### DATA FOR PROCESSING

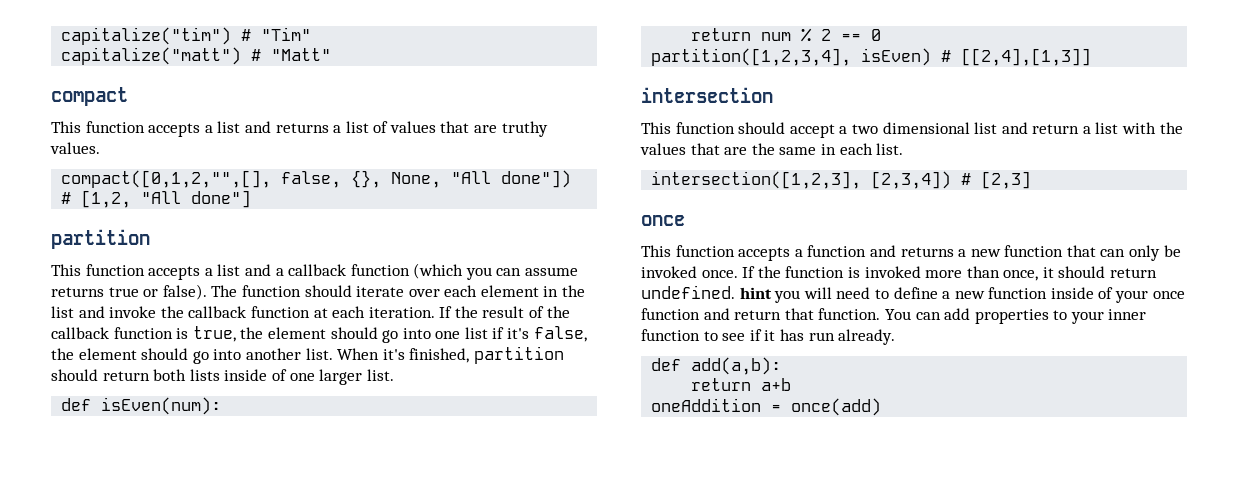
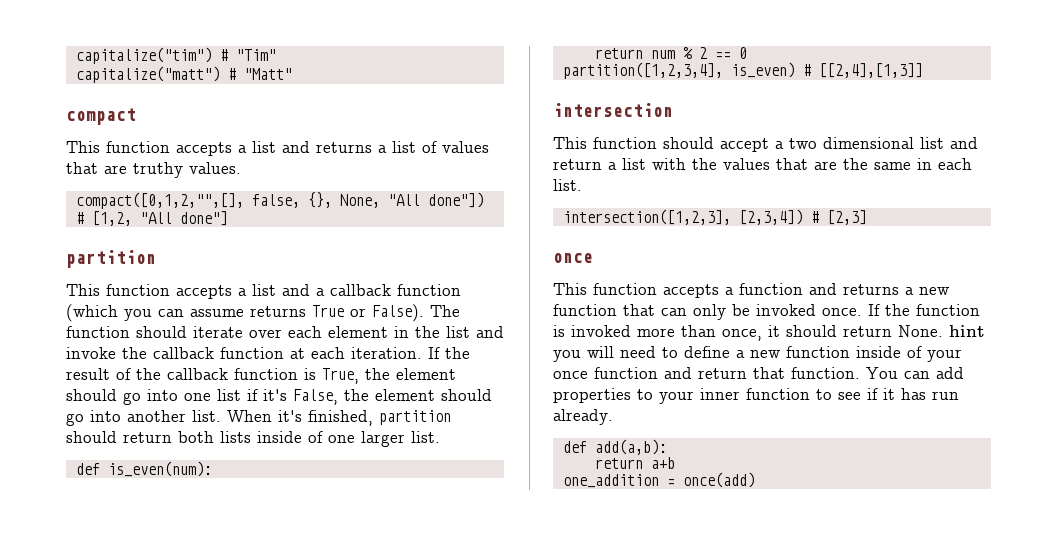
[108,284,207,300] true or false). -> [312,304,424,322] True or False).
[192,326,236,342] true, -> [322,368,359,384] True,
[533,326,587,342] false, -> [293,389,338,405] False,
[101,397,222,415] isEven(num): -> [107,461,212,477] is_even(num):
[861,48,932,66] isEven) -> [730,62,795,78] is_even)
[641,285,735,299] undefined. -> [898,325,943,337] None.
[651,398,762,412] oneAddition -> [562,474,659,488] one_addition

######

- [ABOUT THIS EXERCISE]: Nothing but the lines from the one that contains "[192,326,236,342] true, ->" through the last line of the entries should appear in your reply, each repeated exactly.

- [SOLUTION BELOW]:
[192,326,236,342] true, -> [322,368,359,384] True,
[533,326,587,342] false, -> [293,389,338,405] False,
[101,397,222,415] isEven(num): -> [107,461,212,477] is_even(num):
[861,48,932,66] isEven) -> [730,62,795,78] is_even)
[641,285,735,299] undefined. -> [898,325,943,337] None.
[651,398,762,412] oneAddition -> [562,474,659,488] one_addition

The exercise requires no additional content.